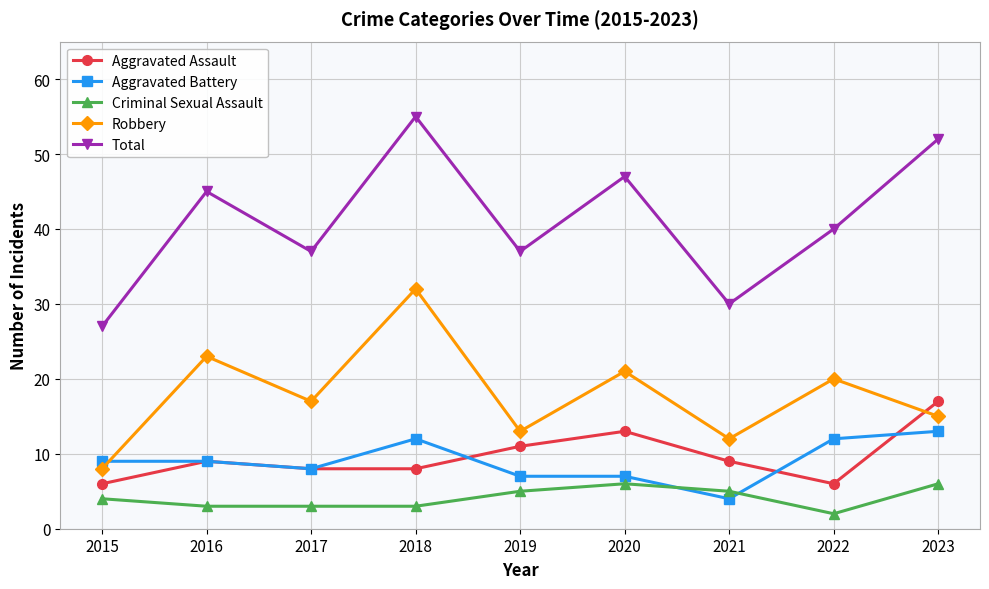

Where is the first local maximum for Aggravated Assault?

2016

+ + + +

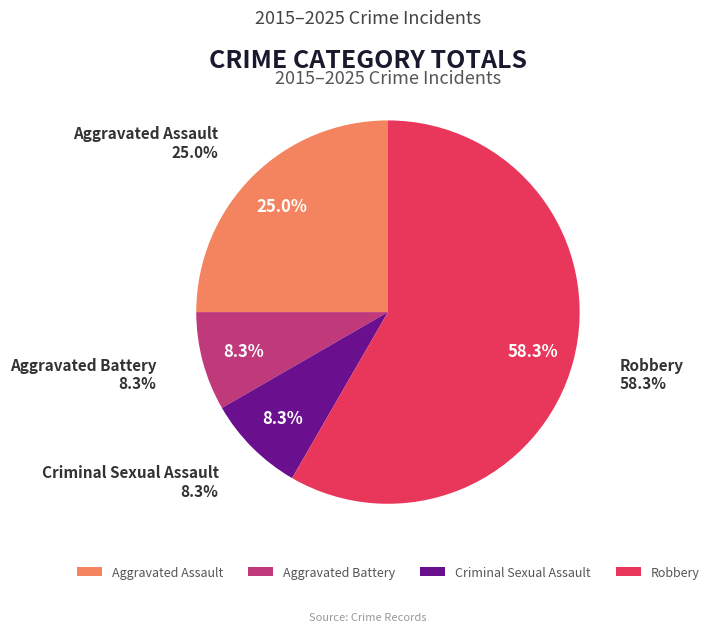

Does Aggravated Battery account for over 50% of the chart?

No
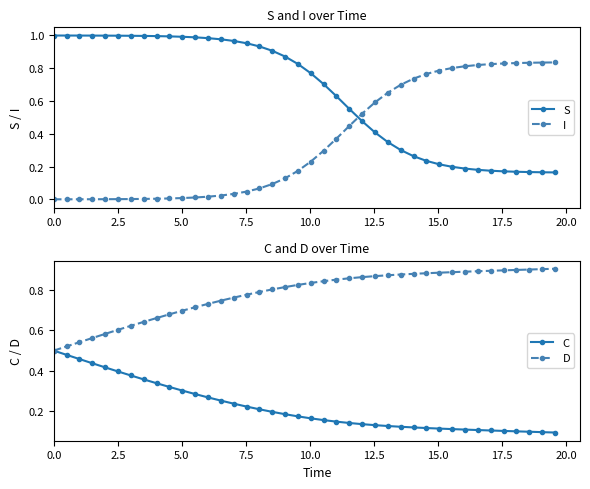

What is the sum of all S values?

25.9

+ + + +

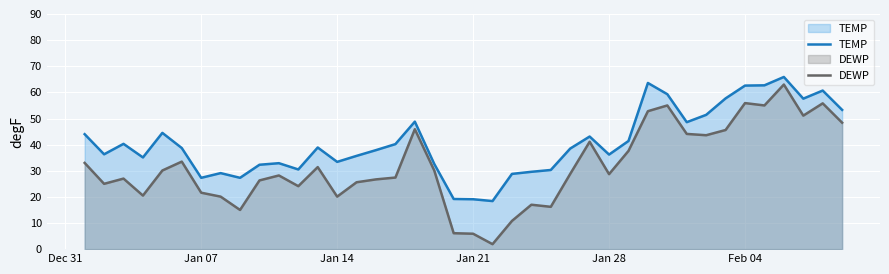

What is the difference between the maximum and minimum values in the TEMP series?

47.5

+ + + +

■ **WHAT YOU ARE ASKED TO DO**: Retype the entries from the line containing "Does Aggravated Battery" through the line containing "What is the sum of all S values?", including both of those lines, and omit the pictures.

■ **ANSWER BOX**:
Does Aggravated Battery account for over 50% of the chart?

No

What is the sum of all S values?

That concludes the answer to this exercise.